(Excerpts from a dataset)

####################

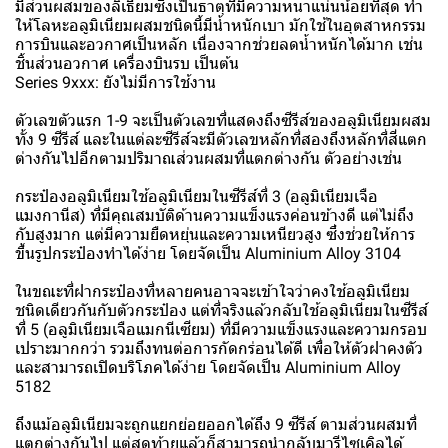
มีส่วนผสมของลิเธียมซึ่งเป็นธาตุที่มีความหนาแน่นน้อยที่สุด ทำ
ให้โลหะอลูมิเนียมผสมชนิดนี้มีน้ำหนักเบา มักใช้ในอุตสาหกรรม
การบินและอวกาศเป็นหลัก เนื่องจากช่วยลดน้ำหนักได้มาก เช่น
ชิ้นส่วนอวกาศ เครื่องบินรบ เป็นต้น
Series 9xxx: ยังไม่มีการใช้งาน
ตัวเลขตัวแรก 1-9 จะเป็นตัวเลขที่แสดงถึงซีรีส์ของอลูมิเนียมผสม
ทั้ง 9 ซีรีส์ และในแต่ละซีรีส์จะมีตัวเลขหลักที่สองถึงหลักที่สี่แตก
ต่างกันไปอีกตามปริมาณส่วนผสมที่แตกต่างกัน ตัวอย่างเช่น
กระป๋องอลูมิเนียมใช้อลูมิเนียมในซีรีส์ที่ 3 (อลูมิเนียมเจือ
แมงกานีส) ที่มีคุณสมบัติด้านความแข็งแรงค่อนข้างดี แต่ไม่ถึง
กับสูงมาก แต่มีความยืดหยุ่นและความเหนียวสูง ซึ่งช่วยให้การ
ขึ้นรูปกระป๋องทำได้ง่าย โดยจัดเป็น Aluminium Alloy 3104
ในขณะที่ฝากระป๋องที่หลายคนอาจจะเข้าใจว่าคงใช้อลูมิเนียม
ชนิดเดียวกันกับตัวกระป๋อง แต่ที่จริงแล้วกลับใช้อลูมิเนียมในซีรีส์
ที่ 5 (อลูมิเนียมเจือแมกนีเซียม) ที่มีความแข็งแรงและความกรอบ
เปราะมากกว่า รวมถึงทนต่อการกัดกร่อนได้ดี เพื่อให้ตัวฝาคงตัว
และสามารถเปิดบริโภคได้ง่าย โดยจัดเป็น Aluminium Alloy
5182
ถึงแม้อลูมิเนียมจะถูกแยกย่อยออกได้ถึง 9 ซีรีส์ ตามส่วนผสมที่
แตกต่างกันไป แต่สุดท้ายแล้วก็สามารถนำกลับมารีไซเคิลได้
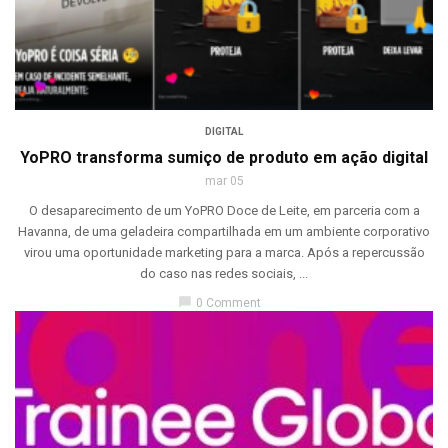
DIGITAL
YoPRO transforma sumiço de produto em ação digital
mar 05
O desaparecimento de um YoPRO Doce de Leite, em parceria com a
Havanna, de uma geladeira compartilhada em um ambiente corporativo
virou uma oportunidade marketing para a marca. Após a repercussão
do caso nas redes sociais, ...
chat_bubble
0 Comment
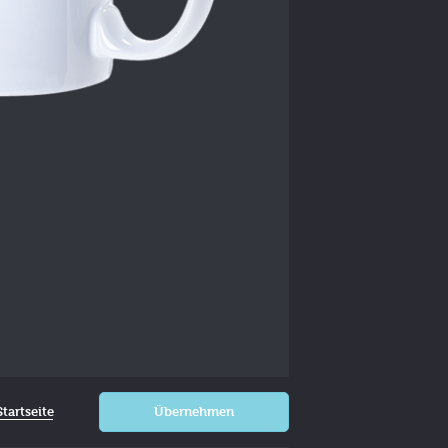
tartseite
Übernehmen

####################

Reproduce all of the data above, changing each "Aluminium Alloy" to "Aluminum Alloy" and keeping every other line the same. Omit the pictures from your version.

มีส่วนผสมของลิเธียมซึ่งเป็นธาตุที่มีความหนาแน่นน้อยที่สุด ทำ
ให้โลหะอลูมิเนียมผสมชนิดนี้มีน้ำหนักเบา มักใช้ในอุตสาหกรรม
การบินและอวกาศเป็นหลัก เนื่องจากช่วยลดน้ำหนักได้มาก เช่น
ชิ้นส่วนอวกาศ เครื่องบินรบ เป็นต้น
Series 9xxx: ยังไม่มีการใช้งาน
ตัวเลขตัวแรก 1-9 จะเป็นตัวเลขที่แสดงถึงซีรีส์ของอลูมิเนียมผสม
ทั้ง 9 ซีรีส์ และในแต่ละซีรีส์จะมีตัวเลขหลักที่สองถึงหลักที่สี่แตก
ต่างกันไปอีกตามปริมาณส่วนผสมที่แตกต่างกัน ตัวอย่างเช่น
กระป๋องอลูมิเนียมใช้อลูมิเนียมในซีรีส์ที่ 3 (อลูมิเนียมเจือ
แมงกานีส) ที่มีคุณสมบัติด้านความแข็งแรงค่อนข้างดี แต่ไม่ถึง
กับสูงมาก แต่มีความยืดหยุ่นและความเหนียวสูง ซึ่งช่วยให้การ
ขึ้นรูปกระป๋องทำได้ง่าย โดยจัดเป็น Aluminum Alloy 3104
ในขณะที่ฝากระป๋องที่หลายคนอาจจะเข้าใจว่าคงใช้อลูมิเนียม
ชนิดเดียวกันกับตัวกระป๋อง แต่ที่จริงแล้วกลับใช้อลูมิเนียมในซีรีส์
ที่ 5 (อลูมิเนียมเจือแมกนีเซียม) ที่มีความแข็งแรงและความกรอบ
เปราะมากกว่า รวมถึงทนต่อการกัดกร่อนได้ดี เพื่อให้ตัวฝาคงตัว
และสามารถเปิดบริโภคได้ง่าย โดยจัดเป็น Aluminum Alloy
5182
ถึงแม้อลูมิเนียมจะถูกแยกย่อยออกได้ถึง 9 ซีรีส์ ตามส่วนผสมที่
แตกต่างกันไป แต่สุดท้ายแล้วก็สามารถนำกลับมารีไซเคิลได้
DIGITAL
YoPRO transforma sumiço de produto em ação digital
mar 05
O desaparecimento de um YoPRO Doce de Leite, em parceria com a
Havanna, de uma geladeira compartilhada em um ambiente corporativo
virou uma oportunidade marketing para a marca. Após a repercussão
do caso nas redes sociais, ...
chat_bubble
0 Comment
tartseite
Übernehmen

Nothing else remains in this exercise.